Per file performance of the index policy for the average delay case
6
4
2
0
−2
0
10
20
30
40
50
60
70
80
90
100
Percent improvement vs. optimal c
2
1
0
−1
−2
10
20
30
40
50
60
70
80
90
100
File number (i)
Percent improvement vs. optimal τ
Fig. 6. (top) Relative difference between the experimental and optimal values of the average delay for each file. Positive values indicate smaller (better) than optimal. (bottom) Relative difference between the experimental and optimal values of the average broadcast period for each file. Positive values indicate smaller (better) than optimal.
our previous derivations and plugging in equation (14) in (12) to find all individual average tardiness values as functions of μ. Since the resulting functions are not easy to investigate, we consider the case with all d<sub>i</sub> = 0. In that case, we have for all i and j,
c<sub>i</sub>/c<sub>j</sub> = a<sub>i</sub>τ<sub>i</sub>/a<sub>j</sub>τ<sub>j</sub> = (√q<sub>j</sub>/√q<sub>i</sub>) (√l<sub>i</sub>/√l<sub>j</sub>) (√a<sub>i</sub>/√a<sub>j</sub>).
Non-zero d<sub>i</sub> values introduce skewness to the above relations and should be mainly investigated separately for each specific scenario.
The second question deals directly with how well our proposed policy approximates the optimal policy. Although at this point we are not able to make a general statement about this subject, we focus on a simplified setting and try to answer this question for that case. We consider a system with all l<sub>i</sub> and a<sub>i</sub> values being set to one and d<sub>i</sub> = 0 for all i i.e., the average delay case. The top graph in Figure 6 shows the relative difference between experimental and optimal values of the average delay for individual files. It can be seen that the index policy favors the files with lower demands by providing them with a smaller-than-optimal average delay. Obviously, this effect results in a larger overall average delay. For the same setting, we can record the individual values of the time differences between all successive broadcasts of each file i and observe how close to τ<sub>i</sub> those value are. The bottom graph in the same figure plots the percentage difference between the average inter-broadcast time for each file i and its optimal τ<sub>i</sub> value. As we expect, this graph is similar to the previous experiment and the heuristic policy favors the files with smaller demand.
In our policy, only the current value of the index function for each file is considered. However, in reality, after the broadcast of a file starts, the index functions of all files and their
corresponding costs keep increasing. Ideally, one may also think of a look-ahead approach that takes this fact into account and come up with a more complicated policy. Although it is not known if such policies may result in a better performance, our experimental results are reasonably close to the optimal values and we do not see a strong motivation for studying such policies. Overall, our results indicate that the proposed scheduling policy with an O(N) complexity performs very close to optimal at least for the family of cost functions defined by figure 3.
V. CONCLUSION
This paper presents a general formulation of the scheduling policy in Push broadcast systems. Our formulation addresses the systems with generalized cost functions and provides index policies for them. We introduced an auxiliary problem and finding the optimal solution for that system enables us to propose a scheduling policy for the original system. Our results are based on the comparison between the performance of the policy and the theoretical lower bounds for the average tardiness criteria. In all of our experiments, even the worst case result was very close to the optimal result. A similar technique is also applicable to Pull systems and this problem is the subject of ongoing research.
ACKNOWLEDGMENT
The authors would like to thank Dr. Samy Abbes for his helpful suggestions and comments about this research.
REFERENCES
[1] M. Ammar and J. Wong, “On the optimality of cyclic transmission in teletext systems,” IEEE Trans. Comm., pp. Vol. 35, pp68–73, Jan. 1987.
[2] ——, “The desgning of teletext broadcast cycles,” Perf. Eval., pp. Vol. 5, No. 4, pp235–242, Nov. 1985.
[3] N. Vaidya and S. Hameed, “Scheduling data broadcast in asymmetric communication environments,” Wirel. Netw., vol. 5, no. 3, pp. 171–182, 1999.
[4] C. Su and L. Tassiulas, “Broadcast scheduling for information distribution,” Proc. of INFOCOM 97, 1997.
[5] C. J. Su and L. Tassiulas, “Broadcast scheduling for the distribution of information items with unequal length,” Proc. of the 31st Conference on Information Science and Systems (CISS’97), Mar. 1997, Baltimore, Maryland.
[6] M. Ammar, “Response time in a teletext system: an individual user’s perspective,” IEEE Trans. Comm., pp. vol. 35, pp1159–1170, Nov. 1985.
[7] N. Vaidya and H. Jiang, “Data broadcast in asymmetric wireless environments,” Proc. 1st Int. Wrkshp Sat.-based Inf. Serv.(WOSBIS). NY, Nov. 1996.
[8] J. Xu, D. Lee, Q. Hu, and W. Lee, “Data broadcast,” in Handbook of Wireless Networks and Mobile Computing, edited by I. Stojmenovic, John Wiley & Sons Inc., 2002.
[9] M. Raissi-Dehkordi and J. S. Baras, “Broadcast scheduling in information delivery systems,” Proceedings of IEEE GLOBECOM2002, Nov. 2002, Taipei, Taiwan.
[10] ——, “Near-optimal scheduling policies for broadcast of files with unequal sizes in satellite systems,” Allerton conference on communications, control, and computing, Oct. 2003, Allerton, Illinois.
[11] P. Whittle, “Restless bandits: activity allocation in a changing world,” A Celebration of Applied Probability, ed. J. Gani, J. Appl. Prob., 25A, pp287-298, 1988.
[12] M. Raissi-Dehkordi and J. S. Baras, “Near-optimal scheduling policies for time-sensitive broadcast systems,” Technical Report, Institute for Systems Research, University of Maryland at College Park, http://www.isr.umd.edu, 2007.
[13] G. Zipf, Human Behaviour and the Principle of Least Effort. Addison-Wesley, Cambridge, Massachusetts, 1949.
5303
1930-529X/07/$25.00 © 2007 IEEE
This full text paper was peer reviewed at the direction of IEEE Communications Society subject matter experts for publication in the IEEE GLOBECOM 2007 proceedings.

..........

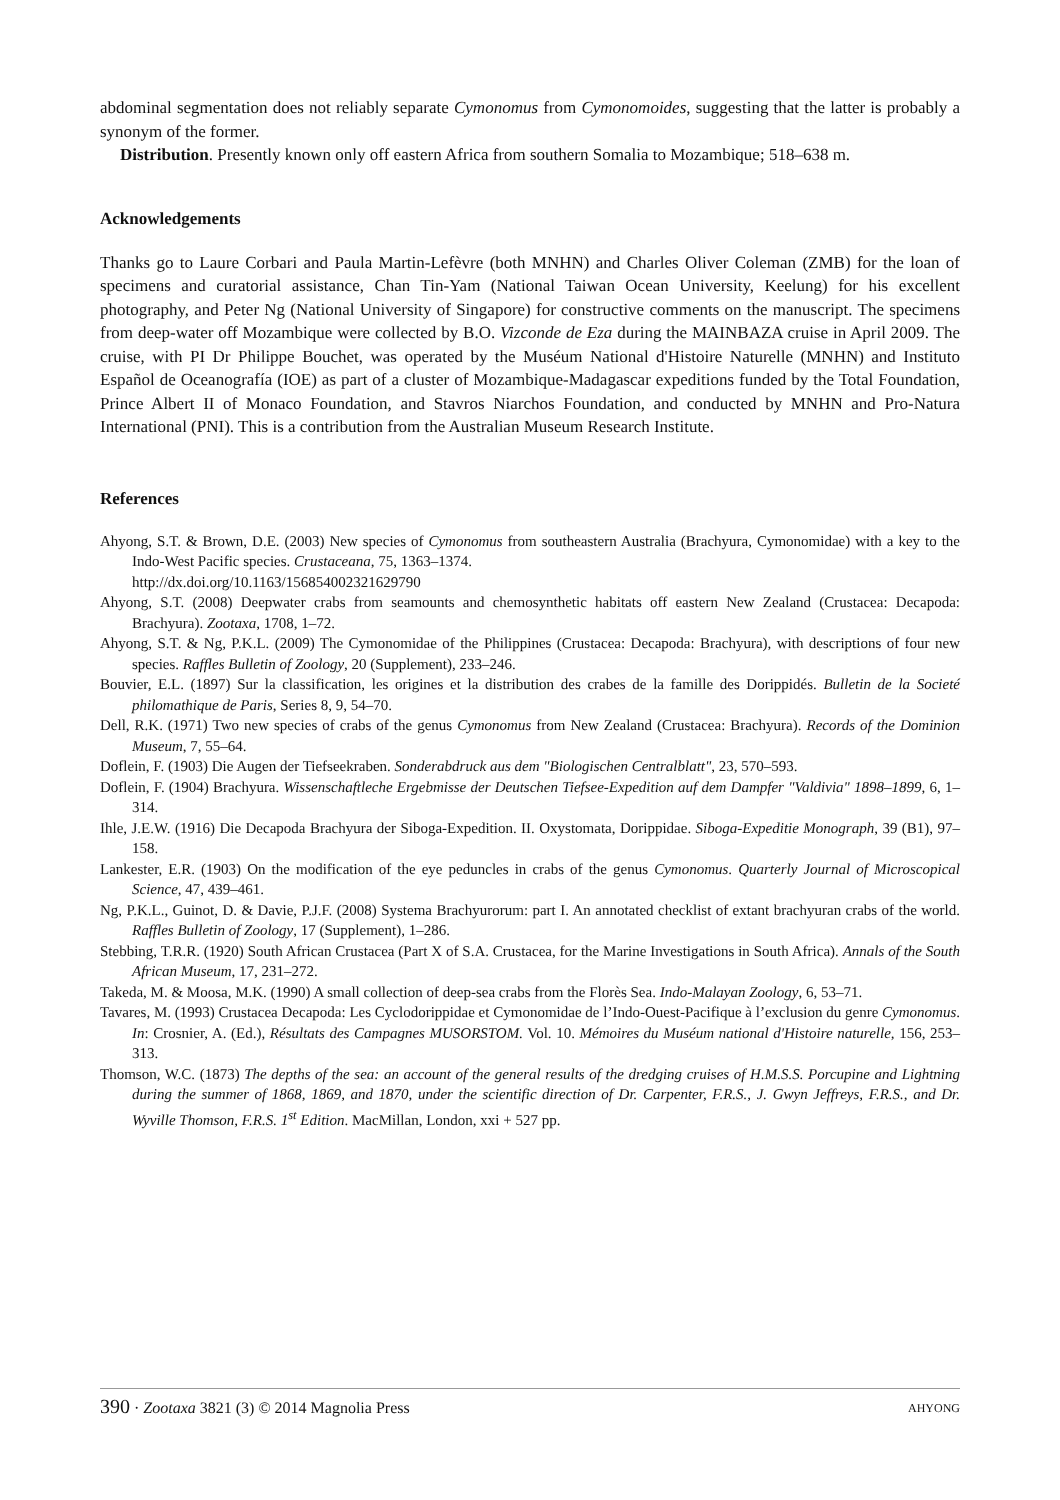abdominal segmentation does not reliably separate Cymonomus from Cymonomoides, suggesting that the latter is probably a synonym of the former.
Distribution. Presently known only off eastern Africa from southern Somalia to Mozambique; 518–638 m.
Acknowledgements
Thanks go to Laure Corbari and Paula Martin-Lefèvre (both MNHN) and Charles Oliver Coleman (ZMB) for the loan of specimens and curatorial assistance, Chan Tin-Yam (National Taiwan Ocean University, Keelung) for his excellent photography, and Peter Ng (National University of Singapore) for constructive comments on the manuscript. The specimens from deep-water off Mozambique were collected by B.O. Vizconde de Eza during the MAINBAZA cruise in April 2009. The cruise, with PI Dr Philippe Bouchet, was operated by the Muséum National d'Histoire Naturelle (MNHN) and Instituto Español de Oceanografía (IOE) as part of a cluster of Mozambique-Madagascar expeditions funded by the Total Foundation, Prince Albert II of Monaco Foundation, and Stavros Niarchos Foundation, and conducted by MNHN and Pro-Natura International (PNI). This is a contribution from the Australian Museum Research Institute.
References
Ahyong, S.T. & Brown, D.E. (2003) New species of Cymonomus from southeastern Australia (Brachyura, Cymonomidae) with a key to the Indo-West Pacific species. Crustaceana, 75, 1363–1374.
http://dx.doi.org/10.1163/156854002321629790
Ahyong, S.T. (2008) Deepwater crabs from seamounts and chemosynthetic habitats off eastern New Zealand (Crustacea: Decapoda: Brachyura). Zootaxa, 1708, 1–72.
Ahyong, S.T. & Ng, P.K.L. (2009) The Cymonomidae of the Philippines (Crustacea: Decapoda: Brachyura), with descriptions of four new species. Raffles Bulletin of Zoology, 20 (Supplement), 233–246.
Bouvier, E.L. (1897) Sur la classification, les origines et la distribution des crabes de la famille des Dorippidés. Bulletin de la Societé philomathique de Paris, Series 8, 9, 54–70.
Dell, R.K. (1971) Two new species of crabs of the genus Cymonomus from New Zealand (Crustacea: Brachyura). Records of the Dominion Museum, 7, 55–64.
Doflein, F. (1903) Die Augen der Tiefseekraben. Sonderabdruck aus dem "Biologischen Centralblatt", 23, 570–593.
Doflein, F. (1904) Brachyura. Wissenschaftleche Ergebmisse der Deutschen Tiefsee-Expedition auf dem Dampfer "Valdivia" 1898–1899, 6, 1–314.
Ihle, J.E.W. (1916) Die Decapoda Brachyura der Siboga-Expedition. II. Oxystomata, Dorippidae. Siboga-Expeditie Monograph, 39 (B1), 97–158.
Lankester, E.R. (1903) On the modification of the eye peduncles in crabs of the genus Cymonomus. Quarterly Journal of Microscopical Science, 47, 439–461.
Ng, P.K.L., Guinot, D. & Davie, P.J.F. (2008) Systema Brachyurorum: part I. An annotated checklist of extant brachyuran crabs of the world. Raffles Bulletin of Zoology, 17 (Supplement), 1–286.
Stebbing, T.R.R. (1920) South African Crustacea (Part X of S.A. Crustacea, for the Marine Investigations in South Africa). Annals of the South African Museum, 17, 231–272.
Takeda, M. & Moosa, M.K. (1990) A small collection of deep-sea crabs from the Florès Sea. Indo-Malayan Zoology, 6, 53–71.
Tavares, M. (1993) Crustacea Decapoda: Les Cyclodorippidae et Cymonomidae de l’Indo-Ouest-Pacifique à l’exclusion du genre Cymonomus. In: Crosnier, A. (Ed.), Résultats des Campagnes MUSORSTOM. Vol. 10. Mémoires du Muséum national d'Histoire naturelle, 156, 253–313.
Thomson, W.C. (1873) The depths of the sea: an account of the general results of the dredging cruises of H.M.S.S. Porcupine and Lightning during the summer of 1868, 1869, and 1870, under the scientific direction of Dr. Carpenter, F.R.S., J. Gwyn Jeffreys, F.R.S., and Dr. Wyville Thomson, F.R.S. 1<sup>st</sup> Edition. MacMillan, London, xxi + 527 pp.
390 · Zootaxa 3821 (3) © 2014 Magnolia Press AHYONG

..........

- _Exercise_: Beginning with the line that has "1930-529X/07/$25.00 © 2007 IEEE" and ending with the line that has "This full text", set down the lines above exactly and include no others.

- _Answer box_:
1930-529X/07/$25.00 © 2007 IEEE
This full text paper was peer reviewed at the direction of IEEE Communications Society subject matter experts for publication in the IEEE GLOBECOM 2007 proceedings.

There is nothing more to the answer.